The government unveiled the outlines of the coming reform of unemployment benefits. “Everything is open for negotiation” says the Minister for Labour… as long as this results in an additional €3-4 billion in savings within three years. All possible reforms will mean a decrease in benefits for the unemployed.
Just “cross the street”?
According to this government and to the previous ones, the people responsible for unemployment are… the unemployed! “If you are willing and motivated to work in hotels, restaurants, coffee shops, construction (…), I can cross the street and find you a job” Macron recently said to a young unemployed horticulturist. Such arrogance might push people to take to the street, rather than cross the street.
No, the employers are responsible for unemployment. The main ones are the large corporation bosses who keep laying off or cutting jobs, and then use subcontractors or precarious work contracts. In 2017, more than 90 % of hiring were on fixed term contracts, with 80 % being less than a month.
Occasional workers are too rich for Macron
People with occasional work receive both wages and unemployment benefits. Their number has skyrocketed, increasing by 60 % between 2012 and 2017. There are 1.7 million people going from one short contract to the next (280,000 are on a contract lasting less than a month). The government plans to stop the possibility of having short contracts and receiving unemployment benefits. The government also wants to take down the system allowing people with multiple employers (home carers for example) from receiving benefits when they lose a contract.
The people who struggle with several small jobs, Macron wants to make them pay. But if wages were high enough, only one full time job would be enough and there wouldn’t be a need to complement wages with unemployment benefits.
The government also plans to change the rules used to calculate benefits; it will increase the speed of the gradual benefit decline with time unemployed, thus cutting the total amount paid. It will also worsen the criterion for “reasonable job offers” that the unemployed cannot refuse or else lose their benefits. They will have to take the first offer from the unemployment office, even the worst one, with the lowest pay and far from home.

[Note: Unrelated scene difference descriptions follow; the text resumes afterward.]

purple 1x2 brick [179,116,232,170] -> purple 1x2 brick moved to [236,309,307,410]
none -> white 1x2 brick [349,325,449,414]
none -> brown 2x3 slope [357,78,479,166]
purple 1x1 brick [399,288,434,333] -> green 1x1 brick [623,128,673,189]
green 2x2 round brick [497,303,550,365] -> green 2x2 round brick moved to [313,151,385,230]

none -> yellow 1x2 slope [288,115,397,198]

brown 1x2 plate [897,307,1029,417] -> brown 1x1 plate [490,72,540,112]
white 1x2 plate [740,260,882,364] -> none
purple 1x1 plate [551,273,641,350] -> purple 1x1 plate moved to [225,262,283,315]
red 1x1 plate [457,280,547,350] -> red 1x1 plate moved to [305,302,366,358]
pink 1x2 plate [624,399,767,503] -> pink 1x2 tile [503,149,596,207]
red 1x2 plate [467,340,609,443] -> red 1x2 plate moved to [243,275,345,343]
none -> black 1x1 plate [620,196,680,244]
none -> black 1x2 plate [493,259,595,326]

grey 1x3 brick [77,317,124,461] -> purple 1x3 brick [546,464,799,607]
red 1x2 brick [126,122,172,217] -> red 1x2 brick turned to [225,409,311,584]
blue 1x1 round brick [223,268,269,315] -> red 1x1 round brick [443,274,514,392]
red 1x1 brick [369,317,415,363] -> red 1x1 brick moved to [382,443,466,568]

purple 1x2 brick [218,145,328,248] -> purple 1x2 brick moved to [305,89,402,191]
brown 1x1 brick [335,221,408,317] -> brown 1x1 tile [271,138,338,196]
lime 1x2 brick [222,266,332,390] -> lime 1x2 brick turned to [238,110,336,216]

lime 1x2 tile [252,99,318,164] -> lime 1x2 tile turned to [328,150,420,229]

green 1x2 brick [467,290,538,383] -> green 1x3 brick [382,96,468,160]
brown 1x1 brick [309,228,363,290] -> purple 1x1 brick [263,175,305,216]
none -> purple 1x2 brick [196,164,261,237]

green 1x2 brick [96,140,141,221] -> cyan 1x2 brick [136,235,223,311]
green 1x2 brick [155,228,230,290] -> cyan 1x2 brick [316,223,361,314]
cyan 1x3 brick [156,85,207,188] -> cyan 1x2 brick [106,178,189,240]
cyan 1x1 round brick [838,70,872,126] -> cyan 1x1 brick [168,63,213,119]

On the other hand, the “bonus-penalty” system on corporate tax, which the government had mentioned as a way to punish companies abusing the use of short-term contracts, is already almost forgotten.
These attacks call for a global response
These attacks against the unemployed threaten all workers. After passing laws to facilitate layoffs, increasing social security contributions, which are now paid by many retirees, and announcing a reform of pension benefits, the government continues its class war.
At the same time, the government accelerates the job cuts in the public sector, with the number of public servants down by 120,000 in 2022, including 2,600 job cuts in secondary education in 2019. Subsidised jobs, which already decreased from 450,000 to 200,000, will again be halved next year. A weird way to fight unemployment.
We need a global response of the working class. Many union confederations are calling for an interprofessional strike, involving both private and public sectors, on October 9th. This is a first opportunity to take to the streets. And, importantly, to prepare what happens next: a real fight of all workers together against the attacks from the government and the bosses.